● **YOUR GOAL**
Filter the data below, keeping only lines that contain "right".

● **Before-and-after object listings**
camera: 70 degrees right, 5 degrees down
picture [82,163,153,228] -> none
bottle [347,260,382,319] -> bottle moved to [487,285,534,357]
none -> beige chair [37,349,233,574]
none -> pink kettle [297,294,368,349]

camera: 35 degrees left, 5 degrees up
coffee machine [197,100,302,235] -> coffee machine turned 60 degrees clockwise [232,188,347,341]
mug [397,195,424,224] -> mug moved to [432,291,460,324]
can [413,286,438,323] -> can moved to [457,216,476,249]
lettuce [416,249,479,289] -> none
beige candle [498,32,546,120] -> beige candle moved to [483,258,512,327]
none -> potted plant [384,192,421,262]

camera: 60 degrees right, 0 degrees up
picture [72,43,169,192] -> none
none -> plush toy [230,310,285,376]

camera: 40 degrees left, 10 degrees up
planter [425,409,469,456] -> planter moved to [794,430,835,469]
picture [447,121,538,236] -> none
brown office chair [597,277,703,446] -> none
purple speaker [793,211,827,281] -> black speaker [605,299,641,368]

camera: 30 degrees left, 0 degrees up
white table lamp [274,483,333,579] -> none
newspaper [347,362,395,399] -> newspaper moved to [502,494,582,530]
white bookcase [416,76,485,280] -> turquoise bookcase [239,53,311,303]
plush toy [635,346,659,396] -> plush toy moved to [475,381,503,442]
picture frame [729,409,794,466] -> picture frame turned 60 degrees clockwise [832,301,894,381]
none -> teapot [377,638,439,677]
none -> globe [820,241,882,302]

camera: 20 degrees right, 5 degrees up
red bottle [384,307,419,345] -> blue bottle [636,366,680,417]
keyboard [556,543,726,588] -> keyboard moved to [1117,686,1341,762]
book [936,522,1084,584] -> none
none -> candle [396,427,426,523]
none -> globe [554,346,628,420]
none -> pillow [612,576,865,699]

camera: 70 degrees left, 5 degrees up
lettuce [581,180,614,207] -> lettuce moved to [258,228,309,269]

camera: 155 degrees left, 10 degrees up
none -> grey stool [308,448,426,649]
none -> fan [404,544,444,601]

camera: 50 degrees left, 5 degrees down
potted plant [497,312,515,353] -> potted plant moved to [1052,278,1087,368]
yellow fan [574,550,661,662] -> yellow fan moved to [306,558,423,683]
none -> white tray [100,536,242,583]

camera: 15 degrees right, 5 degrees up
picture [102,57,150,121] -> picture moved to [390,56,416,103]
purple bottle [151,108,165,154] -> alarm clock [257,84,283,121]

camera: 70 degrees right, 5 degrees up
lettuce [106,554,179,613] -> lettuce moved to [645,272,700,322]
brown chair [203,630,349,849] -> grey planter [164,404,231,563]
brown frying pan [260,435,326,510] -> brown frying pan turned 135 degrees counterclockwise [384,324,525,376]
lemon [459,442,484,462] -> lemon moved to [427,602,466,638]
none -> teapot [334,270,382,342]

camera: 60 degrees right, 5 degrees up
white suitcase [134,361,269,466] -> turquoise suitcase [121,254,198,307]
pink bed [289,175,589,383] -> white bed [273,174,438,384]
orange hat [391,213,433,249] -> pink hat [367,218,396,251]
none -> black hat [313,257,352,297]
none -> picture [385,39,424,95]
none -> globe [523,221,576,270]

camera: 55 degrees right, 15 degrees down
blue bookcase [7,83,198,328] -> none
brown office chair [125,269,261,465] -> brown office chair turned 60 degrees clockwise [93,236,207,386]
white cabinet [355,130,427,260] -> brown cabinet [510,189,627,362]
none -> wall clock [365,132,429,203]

● **RESULT**
camera: 70 degrees right, 5 degrees down
camera: 60 degrees right, 0 degrees up
camera: 20 degrees right, 5 degrees up
camera: 15 degrees right, 5 degrees up
camera: 70 degrees right, 5 degrees up
camera: 60 degrees right, 5 degrees up
camera: 55 degrees right, 15 degrees down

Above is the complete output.